International Bachelor of Science


School of Earth & Environmental Science


Brian Jones


A project aimed at determining the geomorphic impacts of the weirs at Mullet Creek and Macquarie Rivulet was conducted in the Illawarra Region of New South Wales, Australia. Dams are known to cause disruptions to sediment and water flow, with the effects of large impoundment dams on fluvial geomorphology well researched. It has also been previously hypothesised that the weirs in this study may be acting as sediment traps and limiting the sedimentation rate of the deltas where both streams flow in to Lake Illawarra. The removal of small run-of-river dams and weirs has been recently emphasised both locally and internationally. However, there is limited understanding of the morphological impacts these smaller structures have on their fluvial systems.

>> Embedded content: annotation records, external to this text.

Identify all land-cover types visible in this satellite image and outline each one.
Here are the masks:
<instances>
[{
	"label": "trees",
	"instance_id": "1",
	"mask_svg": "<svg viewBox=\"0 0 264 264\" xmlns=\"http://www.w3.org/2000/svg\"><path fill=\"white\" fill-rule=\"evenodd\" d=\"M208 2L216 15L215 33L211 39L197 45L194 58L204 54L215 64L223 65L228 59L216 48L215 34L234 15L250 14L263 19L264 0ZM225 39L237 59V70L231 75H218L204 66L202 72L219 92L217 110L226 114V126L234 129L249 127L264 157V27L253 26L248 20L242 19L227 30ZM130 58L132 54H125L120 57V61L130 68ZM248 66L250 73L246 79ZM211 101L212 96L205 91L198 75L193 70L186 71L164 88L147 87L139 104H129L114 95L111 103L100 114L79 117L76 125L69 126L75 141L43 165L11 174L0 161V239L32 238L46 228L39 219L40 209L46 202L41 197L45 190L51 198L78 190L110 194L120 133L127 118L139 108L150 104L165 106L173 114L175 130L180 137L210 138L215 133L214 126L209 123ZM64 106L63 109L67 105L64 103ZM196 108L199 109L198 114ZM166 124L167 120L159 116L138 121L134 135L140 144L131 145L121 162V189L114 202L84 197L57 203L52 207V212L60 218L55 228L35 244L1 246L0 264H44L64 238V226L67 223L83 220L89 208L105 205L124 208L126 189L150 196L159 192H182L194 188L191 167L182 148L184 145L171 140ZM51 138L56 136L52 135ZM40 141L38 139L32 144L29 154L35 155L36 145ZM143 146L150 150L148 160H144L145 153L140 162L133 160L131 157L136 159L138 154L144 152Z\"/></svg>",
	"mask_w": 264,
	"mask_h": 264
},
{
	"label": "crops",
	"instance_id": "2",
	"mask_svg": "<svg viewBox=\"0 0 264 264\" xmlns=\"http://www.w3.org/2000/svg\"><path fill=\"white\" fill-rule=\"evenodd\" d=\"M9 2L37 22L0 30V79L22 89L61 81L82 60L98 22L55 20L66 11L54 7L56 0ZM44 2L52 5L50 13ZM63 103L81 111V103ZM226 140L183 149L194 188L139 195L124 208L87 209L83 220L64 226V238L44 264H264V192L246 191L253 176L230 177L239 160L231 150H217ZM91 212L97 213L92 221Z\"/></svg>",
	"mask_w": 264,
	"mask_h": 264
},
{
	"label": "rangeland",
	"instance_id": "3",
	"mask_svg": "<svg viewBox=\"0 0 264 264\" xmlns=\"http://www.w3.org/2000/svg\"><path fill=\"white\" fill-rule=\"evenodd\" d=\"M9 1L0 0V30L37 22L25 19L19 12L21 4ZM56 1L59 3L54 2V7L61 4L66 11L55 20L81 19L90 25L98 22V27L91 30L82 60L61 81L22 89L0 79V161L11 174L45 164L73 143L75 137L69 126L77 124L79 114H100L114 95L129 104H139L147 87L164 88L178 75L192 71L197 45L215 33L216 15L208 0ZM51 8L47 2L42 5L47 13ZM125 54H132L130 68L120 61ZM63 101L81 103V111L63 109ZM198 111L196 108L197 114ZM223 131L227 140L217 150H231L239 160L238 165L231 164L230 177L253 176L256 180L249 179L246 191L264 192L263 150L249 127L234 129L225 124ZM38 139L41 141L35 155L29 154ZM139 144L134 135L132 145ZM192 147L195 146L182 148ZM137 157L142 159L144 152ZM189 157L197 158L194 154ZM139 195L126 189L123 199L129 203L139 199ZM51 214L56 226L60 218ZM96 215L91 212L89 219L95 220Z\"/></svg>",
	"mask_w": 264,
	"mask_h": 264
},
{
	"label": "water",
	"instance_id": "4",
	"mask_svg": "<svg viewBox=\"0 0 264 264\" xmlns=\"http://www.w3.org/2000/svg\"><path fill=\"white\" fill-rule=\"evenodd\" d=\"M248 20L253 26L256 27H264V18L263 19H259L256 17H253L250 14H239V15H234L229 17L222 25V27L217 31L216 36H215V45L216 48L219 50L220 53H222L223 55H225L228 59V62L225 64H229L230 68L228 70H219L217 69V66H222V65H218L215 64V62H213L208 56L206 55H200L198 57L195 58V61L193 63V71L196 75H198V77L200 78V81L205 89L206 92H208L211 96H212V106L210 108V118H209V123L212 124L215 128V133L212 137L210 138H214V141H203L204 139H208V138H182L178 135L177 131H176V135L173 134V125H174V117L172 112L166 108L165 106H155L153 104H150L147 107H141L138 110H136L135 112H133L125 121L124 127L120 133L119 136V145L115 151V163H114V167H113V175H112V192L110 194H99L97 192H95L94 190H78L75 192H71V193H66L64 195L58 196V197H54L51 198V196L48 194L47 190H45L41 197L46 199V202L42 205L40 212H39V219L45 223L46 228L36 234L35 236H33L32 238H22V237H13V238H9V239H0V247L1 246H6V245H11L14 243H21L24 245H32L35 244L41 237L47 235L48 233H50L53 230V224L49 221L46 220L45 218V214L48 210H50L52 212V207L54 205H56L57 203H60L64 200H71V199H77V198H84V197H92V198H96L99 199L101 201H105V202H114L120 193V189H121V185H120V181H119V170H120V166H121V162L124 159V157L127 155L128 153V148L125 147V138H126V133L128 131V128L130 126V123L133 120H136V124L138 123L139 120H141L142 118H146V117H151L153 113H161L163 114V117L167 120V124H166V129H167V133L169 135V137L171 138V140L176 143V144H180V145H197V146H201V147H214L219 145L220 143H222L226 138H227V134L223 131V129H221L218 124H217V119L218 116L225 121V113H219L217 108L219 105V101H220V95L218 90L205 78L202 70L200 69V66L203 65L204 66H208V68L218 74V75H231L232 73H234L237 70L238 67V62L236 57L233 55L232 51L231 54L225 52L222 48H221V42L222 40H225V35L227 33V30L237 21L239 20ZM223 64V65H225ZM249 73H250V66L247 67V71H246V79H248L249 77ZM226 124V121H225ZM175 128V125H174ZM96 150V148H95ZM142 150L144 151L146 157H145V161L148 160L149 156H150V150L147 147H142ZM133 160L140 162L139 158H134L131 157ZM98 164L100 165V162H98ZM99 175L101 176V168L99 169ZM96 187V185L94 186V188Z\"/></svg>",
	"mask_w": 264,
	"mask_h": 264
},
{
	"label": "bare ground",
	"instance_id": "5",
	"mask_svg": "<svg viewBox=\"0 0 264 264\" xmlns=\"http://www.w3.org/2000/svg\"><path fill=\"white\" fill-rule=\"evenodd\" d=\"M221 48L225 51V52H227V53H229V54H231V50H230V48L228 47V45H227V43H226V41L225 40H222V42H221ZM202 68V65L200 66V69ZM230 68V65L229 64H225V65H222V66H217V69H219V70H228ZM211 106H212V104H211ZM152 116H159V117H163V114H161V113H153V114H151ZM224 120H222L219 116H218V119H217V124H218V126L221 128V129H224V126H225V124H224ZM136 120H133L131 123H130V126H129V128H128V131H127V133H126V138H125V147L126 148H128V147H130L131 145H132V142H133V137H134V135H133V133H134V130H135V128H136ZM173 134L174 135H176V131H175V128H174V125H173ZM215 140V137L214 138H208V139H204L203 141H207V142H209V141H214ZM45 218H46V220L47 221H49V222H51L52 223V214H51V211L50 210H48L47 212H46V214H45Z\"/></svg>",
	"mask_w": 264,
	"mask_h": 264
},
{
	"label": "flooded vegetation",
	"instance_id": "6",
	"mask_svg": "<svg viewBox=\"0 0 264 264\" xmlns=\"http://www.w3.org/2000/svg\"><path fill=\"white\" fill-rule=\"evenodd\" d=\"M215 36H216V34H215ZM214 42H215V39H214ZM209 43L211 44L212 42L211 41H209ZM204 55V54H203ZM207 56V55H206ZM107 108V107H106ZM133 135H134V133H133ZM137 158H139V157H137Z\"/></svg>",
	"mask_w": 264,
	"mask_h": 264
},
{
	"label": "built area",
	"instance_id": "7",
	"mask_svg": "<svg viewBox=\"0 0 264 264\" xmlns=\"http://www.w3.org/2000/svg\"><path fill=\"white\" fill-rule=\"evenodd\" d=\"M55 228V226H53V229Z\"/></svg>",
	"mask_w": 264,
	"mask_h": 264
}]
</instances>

The project involved; ascertaining the length of time the weirs had been established through aerial and historical photographs and literature, a GIS analyses of channel surface area change through time, surface sediment sampling and vibracoring. These gave a detailed assessment of the geomorphic effects of the weirs on their fluvial systems.

Channel surface areas and rates of change through time were found to occur independently of the weirs at Mullet Creek and Macquarie Rivulet. It follows that weirs in both systems do not act as focal points for geomorphic change. Coarse material is transported from areas upstream of the weirs to areas downstream and does not accumulate in considerable amounts upstream. Due to the hydraulic effects of Lake Illawarra, coarse material is not represented in the deltas of both systems. In addition, the weirs had no effect on flood risk to their respective catchment areas. In summary, the weirs have no negative geomorphic impacts on the fluvial systems of Mullet Creek and Macquarie Rivulet. These findings oppose the previous hypothesis that weirs may act as sediment traps. It is recommended that the weirs be left in place due to the benefits to the stakeholders for continued access to freshwater.



Unless otherwise indicated, the views expressed in this thesis are those of the author and do not necessarily represent the views of the University of Wollongong.